(387h) Navigating the Dimensionless Map of Mass Transfer in LTA Zeolite Crystallization Using Boundary Layer Diffusion Modeling and Microfluidic Reactor Design

Over the last century, kinetic models have attempted to mathematically explain the molecular behavior of crystal nucleation and growth through classical crystallization theory. Early models, such as Avrami transformations, empirically fit parameters that lacked physical meaning. These generalized models were heavily limited by restrictive assumptions concerning the synthesis chemistry, such as constant nucleation and growth rates, that clearly did not reflect experimental observations. Within the last thirty years, the development of sophisticated scattering and microscopy instrumentation has provided increased resolution and expanded collective understanding in favor of a non-traditional crystallization mechanism involving nanoparticles of countless shapes, sizes, and compositions.

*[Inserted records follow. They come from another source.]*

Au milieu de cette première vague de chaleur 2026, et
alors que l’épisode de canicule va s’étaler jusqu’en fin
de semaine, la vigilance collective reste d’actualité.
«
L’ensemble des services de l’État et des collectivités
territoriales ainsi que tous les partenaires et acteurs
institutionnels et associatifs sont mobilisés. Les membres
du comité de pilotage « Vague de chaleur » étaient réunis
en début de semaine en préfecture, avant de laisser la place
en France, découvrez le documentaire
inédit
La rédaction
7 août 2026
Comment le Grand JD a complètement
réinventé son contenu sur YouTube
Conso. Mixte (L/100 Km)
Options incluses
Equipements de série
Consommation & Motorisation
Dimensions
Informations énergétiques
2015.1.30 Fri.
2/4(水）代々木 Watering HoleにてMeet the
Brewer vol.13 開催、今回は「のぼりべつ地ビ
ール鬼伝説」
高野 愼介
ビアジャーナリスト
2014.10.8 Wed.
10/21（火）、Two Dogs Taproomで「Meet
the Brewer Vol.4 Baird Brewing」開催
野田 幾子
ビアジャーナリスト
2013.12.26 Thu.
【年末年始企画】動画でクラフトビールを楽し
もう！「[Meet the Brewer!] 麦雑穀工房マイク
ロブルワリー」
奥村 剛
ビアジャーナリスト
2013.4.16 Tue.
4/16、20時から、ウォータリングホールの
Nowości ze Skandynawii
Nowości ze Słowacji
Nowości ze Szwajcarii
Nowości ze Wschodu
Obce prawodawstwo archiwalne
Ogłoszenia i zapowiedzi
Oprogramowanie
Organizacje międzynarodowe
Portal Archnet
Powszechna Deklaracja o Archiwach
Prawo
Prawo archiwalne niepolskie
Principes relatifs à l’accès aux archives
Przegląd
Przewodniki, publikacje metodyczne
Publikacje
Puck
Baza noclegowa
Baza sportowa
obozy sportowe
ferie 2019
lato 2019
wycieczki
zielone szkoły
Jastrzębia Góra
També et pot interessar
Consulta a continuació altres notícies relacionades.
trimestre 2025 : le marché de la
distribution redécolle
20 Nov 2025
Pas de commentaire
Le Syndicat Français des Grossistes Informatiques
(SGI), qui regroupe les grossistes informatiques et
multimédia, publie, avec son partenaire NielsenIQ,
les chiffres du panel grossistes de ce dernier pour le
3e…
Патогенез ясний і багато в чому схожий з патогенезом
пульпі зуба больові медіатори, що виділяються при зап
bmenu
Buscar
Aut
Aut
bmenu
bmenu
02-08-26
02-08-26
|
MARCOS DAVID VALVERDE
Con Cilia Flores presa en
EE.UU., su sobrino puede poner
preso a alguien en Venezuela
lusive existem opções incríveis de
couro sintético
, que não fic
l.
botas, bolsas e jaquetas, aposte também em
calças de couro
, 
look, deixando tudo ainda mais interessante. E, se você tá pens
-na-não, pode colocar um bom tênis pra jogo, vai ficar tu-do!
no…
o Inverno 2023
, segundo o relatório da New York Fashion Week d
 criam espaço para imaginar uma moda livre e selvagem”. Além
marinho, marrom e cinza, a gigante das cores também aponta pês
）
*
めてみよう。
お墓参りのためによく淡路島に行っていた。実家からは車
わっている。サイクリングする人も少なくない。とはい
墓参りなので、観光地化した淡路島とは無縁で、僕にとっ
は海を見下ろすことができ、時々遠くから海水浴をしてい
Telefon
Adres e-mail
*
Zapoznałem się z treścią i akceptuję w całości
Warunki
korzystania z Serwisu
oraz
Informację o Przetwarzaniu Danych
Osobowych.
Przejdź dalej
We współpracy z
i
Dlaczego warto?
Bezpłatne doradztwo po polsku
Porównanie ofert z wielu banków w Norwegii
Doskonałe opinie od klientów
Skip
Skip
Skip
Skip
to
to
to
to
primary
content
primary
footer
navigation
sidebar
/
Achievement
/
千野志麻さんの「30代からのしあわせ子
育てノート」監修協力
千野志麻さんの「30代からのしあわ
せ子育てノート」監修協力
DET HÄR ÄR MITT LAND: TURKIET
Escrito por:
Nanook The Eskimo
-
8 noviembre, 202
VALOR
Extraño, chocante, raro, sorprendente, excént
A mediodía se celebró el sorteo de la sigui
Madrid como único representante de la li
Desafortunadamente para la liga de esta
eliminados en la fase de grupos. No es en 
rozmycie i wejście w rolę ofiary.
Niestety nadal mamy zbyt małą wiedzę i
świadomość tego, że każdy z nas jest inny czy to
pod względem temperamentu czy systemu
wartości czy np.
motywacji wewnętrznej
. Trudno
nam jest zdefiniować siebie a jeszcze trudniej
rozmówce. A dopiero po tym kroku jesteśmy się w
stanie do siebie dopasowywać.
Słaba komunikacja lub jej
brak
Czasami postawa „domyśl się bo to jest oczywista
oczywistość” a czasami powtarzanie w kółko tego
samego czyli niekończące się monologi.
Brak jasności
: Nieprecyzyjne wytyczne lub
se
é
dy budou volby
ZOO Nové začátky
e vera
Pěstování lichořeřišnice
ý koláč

Despite technological advances, contradictory characterization results still arise from insufficient attention to the design of synthesis vessels. Constantly changing conditions within traditional autoclaves make collecting reliable kinetic data extremely difficult. Accurate kinetic measurements vitally depend on highly precise reaction conditions, and microfluidic reactor designs can deliver the required level of engineering control. Truly intrinsic measurements are motivated by the need for crystallization rate to be kinetically limited instead of diffusion limited. Therefore, this goal is accomplished through the minimization of the crystallization Damköhler number, the ratio of diffusion and reaction times.

In stagnant mixtures a reduction in reactor volume decreases the length required for building block precursors to travel from solution to crystal surface. Alternatively, increasing free velocity over the crystal surface effectively reduces the boundary layer through which precursors must diffuse. In both scenarios, mass transfer is the rate-limiting step for crystal growth. Strategic reactor design can tune mixture conditions to increase the overall mass transfer rate thereby shifting the rate-determining step from boundary layer diffusion to the surface growth reaction.

Carrying out syntheses in traditional autoclave batch reactors and micro-batch droplets demonstrates the impact of shrinking the length scale on mass transfer and observed reaction rates. Crystallinity was characterized using ex situ x-ray diffraction and Raman spectroscopy. Comparing the crystallinity curves, a clear reduction in induction time is observed in micro-batch systems as both characteristic LTA reflections and framework vibrations appear at shorter synthesis times. Engineering controls afforded by microfluidics have the potential to consistently measure the intrinsic kinetics of zeolite growth and elucidate the contested crystallization mechanism.